Journalist en historicus Coen Verbraak presenteert vanaf 21 november zijn documentaireserie Onze jongens op Java, over de 120.000 Nederlandse militairen die tijdens de dekolonisatieoorlog vochten tegen de nationalisten van Soekarno. Verbraak roemt Vrij Nederland-hoofdredacteur Joop van Tijn als zijn journalistieke leermeester.
Wanneer maakte u kennis met Joop van Tijn?
‘Als 17-jarige stuurde ik hem een brief dat ik journalist wilde worden. Ik kende Joop van Tijn (1938–1997) als hoofdredacteur van VN, maar vooral via radioprogramma’s zoals Welingelichte Kringen. Hij was een charmant interviewer met een scheermes in zijn mouw – een bewonderenswaardige combinatie. Achteraf heb ik me wel gerealiseerd dat het heel aardig was dat hij mij vervolgens opbelde en uitnodigde om vanuit mijn woonplaats Roden naar Amsterdam te komen.’
Coen Verbraak
Was u zenuwachtig voor jullie ontmoeting?
‘Dat herinner ik me niet, nee. Ik was verlegen, maar niet in mijn ambitie om journalist te worden. Ik ben nooit bij hem thuis geweest en we troffen elkaar toen ook in een Amsterdams café, De Engelbewaarder. In mijn beleving trok hij uren voor me uit. Zoals altijd in pak, bestelde hij een tosti voor me. Ik schreef voor de lokale Roder Courant en we spraken af dat ik hem mijn stukjes zou sturen.’
En?
‘Met messcherpe opmerkingen in de kantlijn stuurde hij ze retour.’
Vaderlijk advies – ‘Hij adviseerde me geschiedenis te gaan studeren’
Hij vervulde meteen de rol van leraar?
‘Ik denk dat hij mij toen vooral als een aardig jochie zag, en echt niet als een belofte voor de toekomst.
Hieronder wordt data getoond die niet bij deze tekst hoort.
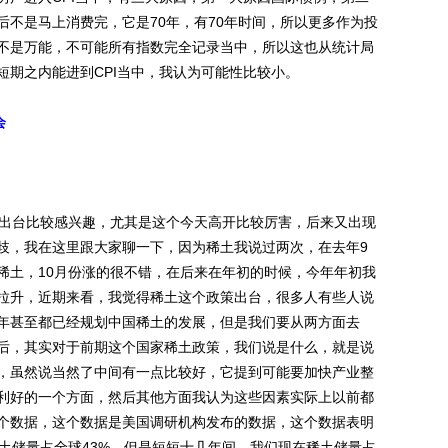
后不是马上消费完，它是70年，有70年时间，所以更多作为投
不是万能，不可能所有指数完全记录当中，所以这也从统计局
短期之内能进到CPI当中，我认为可能性比较小。
会
出台比较感兴趣，尤其是这个今天高开比较厉害，后来又出现
歧，我在这里跟大家聊一下，因为稀土我说过两次，在去年9
稀土，10月份涨的很不错，在后来在年初的时候，今年年初我
拉升，近期来看，我觉得稀土这个政策出台，很多人有些人说
年甚至都已经规划中国稀土的发展，但是我们要从两方面去
后，其实对于前期这个国家稀土政策，我们说是什么，就是说
，虽然说当然了中间有一点比较好，它提到可能要加快产业整
利好的一个方面，然后其他方面我认为这些因素实际上以前都
个数据，这个数据是美国调研机构发布的数据，这个数据表明
土储量占全球43%，但是短短十几年间，我们现在稀土储量占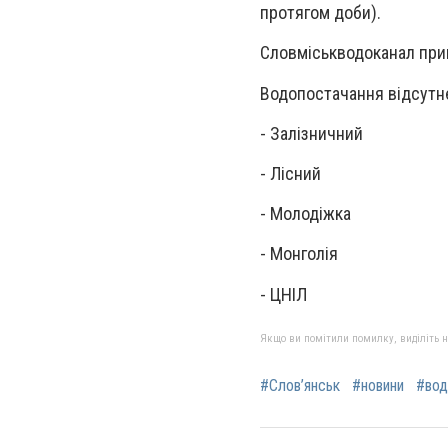
протягом доби).
Словміськводоканал прин
Водопостачання відсутнє
- Залізничний
- Лісний
- Молодіжка
- Монголія
- ЦНІЛ
Якщо ви помітили помилку, виділіть нео
#Слов’янськ
#новини
#вод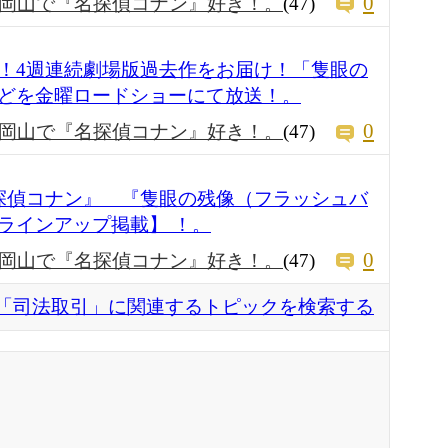
0
岡山で『名探偵コナン』好き！。
(47)
！4週連続劇場版過去作をお届け！「隻眼の
どを金曜ロードショーにて放送！。
0
岡山で『名探偵コナン』好き！。
(47)
探偵コナン』 『隻眼の残像（フラッシュバ
ラインアップ掲載】 ！。
0
岡山で『名探偵コナン』好き！。
(47)
「司法取引」に関連するトピックを検索する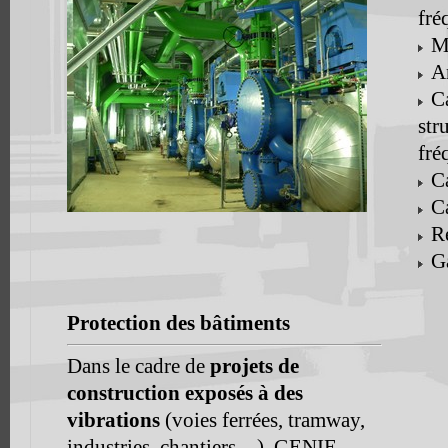
fré
Me
An
Ca
str
fré
Ca
Ca
Re
Ga
Protection des bâtiments
Dans le cadre de
projets de
construction exposés à des
vibrations
(voies ferrées, tramway,
industries, chantiers…), GENIE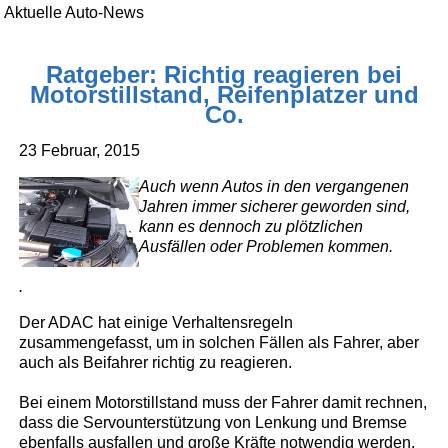
Aktuelle Auto-News
Ratgeber: Richtig reagieren bei
Motorstillstand, Reifenplatzer und
Co.
23 Februar, 2015
Auch wenn Autos in den vergangenen
Jahren immer sicherer geworden sind,
kann es dennoch zu plötzlichen
Ausfällen oder Problemen kommen.
.
Der ADAC hat einige Verhaltensregeln
zusammengefasst, um in solchen Fällen als Fahrer, aber
auch als Beifahrer richtig zu reagieren.
Bei einem Motorstillstand muss der Fahrer damit rechnen,
dass die Servounterstützung von Lenkung und Bremse
ebenfalls ausfallen und große Kräfte notwendig werden,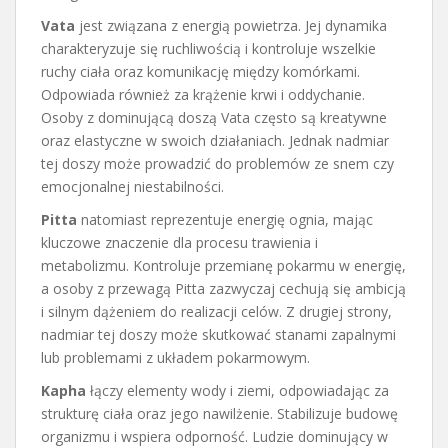
Vata
jest związana z energią powietrza. Jej dynamika
charakteryzuje się ruchliwością i kontroluje wszelkie
ruchy ciała oraz komunikację między komórkami.
Odpowiada również za krążenie krwi i oddychanie.
Osoby z dominującą doszą Vata często są kreatywne
oraz elastyczne w swoich działaniach. Jednak nadmiar
tej doszy może prowadzić do problemów ze snem czy
emocjonalnej niestabilności.
Pitta
natomiast reprezentuje energię ognia, mając
kluczowe znaczenie dla procesu trawienia i
metabolizmu. Kontroluje przemianę pokarmu w energię,
a osoby z przewagą Pitta zazwyczaj cechują się ambicją
i silnym dążeniem do realizacji celów. Z drugiej strony,
nadmiar tej doszy może skutkować stanami zapalnymi
lub problemami z układem pokarmowym.
Kapha
łączy elementy wody i ziemi, odpowiadając za
strukturę ciała oraz jego nawilżenie. Stabilizuje budowę
organizmu i wspiera odporność. Ludzie dominujący w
Pas jaren later werd hij mijn baas. Zijn bemoeienis strekte zich uit over mijn gehele professionele leven. Ik werd uitgeloot voor de School voor Journalistiek en hij adviseerde me om, net als hijzelf, geschiedenis te gaan studeren. Hij vertelde er alleen niet bij dat hij deze studie nooit afmaakte. Als student debuteerde ik in 1987 in VN met een stuk over Seth Gaaikema. Joop was een ongekende inspirator. Toen hij doodging realiseerde ik me dat ik mijn stukken eigenlijk altijd voor hém had geschreven.’
Een held?
‘Hij was er een meester in mensen te doorzien. Dat kwam vermoedelijk doordat hij als jongen in een jappenkamp had gezeten. Daar had hij razendsnel karakters leren taxeren. Hij had fantastische adviezen: geef geen fles whisky cadeau aan die alcoholistische auteur, maar een Franse dichtbundel; dan voelt de man zich gevleid. Hij kon ragfijn een verhaal analyseren en zo nodig omgooien. Het nadeel wanneer je zo’n gigant vroeg in je leven ontmoet, is dat niemand hem daarna voor mij ooit nog kon evenaren.’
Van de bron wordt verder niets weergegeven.